● Exercise tasks:
1. According to the forum excerpt on wedding invitations, what reason does the suggested FAQ answer give for accommodating only the guests named on the invitation?
2. Carry on the forum excerpt on wedding invitations, picking up after its final sentence.

● Excerpt provided:
I think one way to do it would be put a “FAQ” section on your website where it could say something like:

Q: Can I bring my children and/or a guest to the wedding?

A: We would love to accomodate everyone, but unfortunately, because of space constraints, we can only accomodate guests who were named on the invitation. Please reach out to us if you have any specific questions!

Some people still might miss that, but if it’s on the FAQ it’s not as “in your face” as putting “ADULTS ONLY.”

Post # 12
Member
6610 posts
Bee Keeper

View original reply
vivaciousbride1989:  We had a line on our invites that said “Number of guests attending” for guests to fill in. If that number was more than the number of people invited, we made a polite but awkward phone call.

Post # 13
Member
239 posts
Helper bee
  • Wedding: August 2016

Whatever you do, just don’t give mixed messages.

If you intend to invite some children, but not all children, invite those children as you’d invite the adults by including their names on the invite.

Do not do this and still have all your invites say “adults only”.  Do not do this and have on the website “adults only” / “adult only reception”.  This will only bring confusion to the families whose children you invited, and will look sneaky to those whose children you didn’t invite (when they see other children present).

Saved entries
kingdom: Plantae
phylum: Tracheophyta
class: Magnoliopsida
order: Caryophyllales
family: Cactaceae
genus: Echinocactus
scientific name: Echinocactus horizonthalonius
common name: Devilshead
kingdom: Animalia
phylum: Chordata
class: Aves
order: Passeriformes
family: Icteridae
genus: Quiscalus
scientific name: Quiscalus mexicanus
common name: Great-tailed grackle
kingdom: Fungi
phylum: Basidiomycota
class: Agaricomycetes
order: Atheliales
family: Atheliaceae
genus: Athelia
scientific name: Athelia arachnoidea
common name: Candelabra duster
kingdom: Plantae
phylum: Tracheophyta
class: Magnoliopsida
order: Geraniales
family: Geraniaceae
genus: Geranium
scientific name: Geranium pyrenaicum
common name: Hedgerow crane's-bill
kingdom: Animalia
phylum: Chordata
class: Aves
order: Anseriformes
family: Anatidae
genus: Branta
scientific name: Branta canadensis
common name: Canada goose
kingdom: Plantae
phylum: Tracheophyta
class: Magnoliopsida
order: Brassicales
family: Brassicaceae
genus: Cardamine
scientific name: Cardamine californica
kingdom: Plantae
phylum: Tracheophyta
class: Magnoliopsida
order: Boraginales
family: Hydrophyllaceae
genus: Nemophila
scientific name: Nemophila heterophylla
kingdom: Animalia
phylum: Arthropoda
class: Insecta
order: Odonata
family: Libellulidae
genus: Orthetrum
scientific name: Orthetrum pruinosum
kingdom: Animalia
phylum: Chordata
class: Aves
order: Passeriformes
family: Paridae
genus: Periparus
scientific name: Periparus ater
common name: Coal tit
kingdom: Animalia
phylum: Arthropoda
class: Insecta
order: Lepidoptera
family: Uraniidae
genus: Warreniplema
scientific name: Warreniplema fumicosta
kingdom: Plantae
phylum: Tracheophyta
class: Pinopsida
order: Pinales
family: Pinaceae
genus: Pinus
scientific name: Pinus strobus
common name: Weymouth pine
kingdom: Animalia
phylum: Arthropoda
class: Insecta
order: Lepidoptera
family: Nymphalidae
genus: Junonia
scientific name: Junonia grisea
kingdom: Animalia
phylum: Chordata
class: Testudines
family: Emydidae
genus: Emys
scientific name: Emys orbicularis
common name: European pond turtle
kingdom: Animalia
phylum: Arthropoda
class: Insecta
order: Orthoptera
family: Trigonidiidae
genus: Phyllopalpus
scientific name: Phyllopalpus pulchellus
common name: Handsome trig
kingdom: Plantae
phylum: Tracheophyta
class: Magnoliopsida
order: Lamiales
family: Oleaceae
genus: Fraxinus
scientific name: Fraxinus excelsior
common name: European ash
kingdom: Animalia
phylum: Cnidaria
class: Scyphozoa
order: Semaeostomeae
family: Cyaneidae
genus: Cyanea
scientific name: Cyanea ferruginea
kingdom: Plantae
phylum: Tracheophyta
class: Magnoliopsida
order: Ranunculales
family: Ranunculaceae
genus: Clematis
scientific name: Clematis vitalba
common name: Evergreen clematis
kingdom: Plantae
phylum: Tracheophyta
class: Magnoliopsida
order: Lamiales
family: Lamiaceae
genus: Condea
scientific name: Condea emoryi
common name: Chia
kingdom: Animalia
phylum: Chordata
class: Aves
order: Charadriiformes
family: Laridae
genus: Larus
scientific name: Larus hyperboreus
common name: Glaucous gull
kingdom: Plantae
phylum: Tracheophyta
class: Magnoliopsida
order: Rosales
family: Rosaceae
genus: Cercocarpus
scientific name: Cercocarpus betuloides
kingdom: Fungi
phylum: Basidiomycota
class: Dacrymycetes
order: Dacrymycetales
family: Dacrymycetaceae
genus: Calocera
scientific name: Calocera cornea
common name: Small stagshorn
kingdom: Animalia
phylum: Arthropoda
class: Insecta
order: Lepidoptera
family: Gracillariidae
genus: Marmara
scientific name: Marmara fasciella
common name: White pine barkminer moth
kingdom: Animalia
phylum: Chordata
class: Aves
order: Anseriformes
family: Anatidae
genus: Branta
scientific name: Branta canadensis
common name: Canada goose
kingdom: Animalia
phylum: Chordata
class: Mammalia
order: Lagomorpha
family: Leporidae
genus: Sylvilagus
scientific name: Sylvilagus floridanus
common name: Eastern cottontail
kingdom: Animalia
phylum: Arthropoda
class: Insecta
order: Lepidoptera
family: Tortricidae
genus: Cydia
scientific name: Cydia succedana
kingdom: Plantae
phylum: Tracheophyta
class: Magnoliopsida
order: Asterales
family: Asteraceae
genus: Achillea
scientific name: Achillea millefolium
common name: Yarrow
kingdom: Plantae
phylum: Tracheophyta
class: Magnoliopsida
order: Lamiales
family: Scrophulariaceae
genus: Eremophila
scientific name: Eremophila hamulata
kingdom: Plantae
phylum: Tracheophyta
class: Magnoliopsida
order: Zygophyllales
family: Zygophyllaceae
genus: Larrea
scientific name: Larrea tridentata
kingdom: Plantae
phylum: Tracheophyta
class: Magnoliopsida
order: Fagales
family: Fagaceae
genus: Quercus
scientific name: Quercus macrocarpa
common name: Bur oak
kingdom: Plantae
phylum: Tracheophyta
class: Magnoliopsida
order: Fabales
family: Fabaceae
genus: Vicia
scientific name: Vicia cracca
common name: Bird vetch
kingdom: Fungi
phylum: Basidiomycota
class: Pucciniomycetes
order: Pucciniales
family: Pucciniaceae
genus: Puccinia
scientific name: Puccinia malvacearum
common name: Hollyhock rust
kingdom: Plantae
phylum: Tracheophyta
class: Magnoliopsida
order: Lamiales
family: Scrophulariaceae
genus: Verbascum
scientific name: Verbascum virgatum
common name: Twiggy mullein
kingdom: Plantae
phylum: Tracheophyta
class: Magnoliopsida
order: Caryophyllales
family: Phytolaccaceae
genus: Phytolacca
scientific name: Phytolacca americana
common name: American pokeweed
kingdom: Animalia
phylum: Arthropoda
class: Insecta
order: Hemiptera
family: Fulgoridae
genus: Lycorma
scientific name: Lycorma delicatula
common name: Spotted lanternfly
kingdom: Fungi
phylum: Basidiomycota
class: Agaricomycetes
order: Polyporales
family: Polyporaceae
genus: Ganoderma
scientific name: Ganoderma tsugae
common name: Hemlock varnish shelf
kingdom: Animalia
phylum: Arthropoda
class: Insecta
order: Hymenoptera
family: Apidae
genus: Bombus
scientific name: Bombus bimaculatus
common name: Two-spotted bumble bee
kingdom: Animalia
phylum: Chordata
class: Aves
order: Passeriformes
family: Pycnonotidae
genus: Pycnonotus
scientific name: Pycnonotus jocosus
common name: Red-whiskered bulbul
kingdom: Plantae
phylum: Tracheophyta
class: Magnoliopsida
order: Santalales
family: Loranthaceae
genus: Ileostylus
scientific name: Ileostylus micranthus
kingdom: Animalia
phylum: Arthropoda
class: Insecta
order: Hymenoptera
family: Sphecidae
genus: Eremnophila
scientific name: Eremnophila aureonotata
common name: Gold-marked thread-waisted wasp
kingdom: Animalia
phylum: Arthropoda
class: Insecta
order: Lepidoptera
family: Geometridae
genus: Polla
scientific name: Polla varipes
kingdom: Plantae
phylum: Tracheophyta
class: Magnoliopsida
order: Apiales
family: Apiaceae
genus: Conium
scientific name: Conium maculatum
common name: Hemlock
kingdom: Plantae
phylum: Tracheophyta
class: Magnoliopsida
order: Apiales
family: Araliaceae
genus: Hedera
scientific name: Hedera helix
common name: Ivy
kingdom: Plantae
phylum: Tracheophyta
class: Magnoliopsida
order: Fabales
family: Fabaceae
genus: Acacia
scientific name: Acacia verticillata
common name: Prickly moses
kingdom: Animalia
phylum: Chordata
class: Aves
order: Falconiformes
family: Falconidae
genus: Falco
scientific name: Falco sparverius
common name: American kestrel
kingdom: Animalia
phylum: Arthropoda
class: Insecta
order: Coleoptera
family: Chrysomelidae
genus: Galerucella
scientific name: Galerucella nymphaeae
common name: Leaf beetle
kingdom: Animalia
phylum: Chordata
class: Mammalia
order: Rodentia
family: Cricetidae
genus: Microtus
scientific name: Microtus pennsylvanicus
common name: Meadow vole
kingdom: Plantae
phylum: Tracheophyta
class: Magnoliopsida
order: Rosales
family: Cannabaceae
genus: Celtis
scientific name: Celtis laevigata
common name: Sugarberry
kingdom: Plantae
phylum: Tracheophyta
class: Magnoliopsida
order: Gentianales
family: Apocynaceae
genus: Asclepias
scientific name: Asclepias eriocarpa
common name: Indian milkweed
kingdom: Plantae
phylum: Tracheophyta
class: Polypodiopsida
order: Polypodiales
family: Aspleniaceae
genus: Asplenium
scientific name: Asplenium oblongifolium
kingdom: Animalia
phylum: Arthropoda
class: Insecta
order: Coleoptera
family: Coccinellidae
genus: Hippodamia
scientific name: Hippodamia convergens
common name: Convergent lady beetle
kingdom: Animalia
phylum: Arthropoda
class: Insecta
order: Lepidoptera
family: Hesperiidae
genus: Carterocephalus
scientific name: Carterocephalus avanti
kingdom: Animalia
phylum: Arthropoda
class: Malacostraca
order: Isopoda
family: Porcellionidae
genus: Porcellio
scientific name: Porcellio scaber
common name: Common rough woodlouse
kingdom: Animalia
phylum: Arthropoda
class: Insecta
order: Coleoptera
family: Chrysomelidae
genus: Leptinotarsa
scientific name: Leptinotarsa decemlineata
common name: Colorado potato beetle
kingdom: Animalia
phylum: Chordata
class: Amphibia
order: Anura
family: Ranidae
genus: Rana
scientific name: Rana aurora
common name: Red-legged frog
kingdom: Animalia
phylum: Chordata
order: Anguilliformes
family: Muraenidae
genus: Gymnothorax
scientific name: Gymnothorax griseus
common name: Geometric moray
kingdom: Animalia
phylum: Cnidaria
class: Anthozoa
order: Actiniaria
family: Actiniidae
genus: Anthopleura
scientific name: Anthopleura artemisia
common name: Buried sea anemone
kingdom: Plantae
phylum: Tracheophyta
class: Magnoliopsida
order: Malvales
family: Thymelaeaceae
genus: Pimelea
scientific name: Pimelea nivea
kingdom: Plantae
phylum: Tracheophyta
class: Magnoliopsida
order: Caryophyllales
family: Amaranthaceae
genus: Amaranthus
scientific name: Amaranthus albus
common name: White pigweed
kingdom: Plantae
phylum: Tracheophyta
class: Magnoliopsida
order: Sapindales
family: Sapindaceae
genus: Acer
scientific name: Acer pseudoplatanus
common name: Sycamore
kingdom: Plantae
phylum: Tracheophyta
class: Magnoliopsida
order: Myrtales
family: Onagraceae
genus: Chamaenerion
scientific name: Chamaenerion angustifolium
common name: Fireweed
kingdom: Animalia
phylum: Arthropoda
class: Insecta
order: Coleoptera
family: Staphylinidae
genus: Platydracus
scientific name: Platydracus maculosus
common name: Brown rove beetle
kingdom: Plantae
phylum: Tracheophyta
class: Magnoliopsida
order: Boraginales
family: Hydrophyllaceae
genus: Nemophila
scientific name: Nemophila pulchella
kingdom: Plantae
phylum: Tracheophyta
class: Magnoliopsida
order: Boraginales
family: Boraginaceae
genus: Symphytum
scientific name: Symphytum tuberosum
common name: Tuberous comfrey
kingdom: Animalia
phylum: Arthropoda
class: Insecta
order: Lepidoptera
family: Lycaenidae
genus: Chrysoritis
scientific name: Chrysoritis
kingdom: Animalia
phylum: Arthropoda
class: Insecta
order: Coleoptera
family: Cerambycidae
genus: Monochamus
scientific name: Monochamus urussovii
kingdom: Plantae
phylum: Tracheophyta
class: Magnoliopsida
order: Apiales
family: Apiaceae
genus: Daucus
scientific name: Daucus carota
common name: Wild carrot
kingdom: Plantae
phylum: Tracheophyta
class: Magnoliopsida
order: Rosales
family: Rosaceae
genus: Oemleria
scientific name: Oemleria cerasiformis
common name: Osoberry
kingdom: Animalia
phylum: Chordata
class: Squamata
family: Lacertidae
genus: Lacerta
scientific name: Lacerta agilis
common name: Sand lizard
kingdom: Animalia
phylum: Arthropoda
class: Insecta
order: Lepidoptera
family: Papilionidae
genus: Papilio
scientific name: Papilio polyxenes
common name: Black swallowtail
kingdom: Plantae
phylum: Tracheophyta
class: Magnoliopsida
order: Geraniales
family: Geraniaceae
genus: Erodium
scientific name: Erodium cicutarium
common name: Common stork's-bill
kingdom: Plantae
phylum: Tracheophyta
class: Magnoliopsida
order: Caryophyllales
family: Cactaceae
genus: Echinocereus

● Task responses:
1. Space constraints.

2.
I’d rather risk being a little rude by seeming very upfront than having an awkward situation where uninvited children show up — therefore, I’d make mention on the site something like “We’re so looking forward to spending our big day with all of you.  We have reached the venue’s capacity, so please be sure to RSVP.”  Something like this should tip off people that there simply ISN’T room to bring their +1 or +2s.

Alternatively, if all the children you’re looking to invite are all of a certain age, you can make a cut-off, like “Children over the age of 9 are welcome to attend.”  Some may think that’s “rude”, but again, it’s your day, and you call the shots. 

 

Post # 14
Member
391 posts
Helper bee

I wouldn’t put Adults Only because you are inviting children. Instead use a RSVP card like this:

And fill in how many seats they have. This should be enough to prevent anyone from assuming their kids are invited. If a guests can’t figure this out, I doubt an ‘Adults Only’ label will be any more helpful. I’d be wary of labeling it as such because I’d be annoyed if I paid for childcare for an Adults only reception and there are a bunch of kids running around.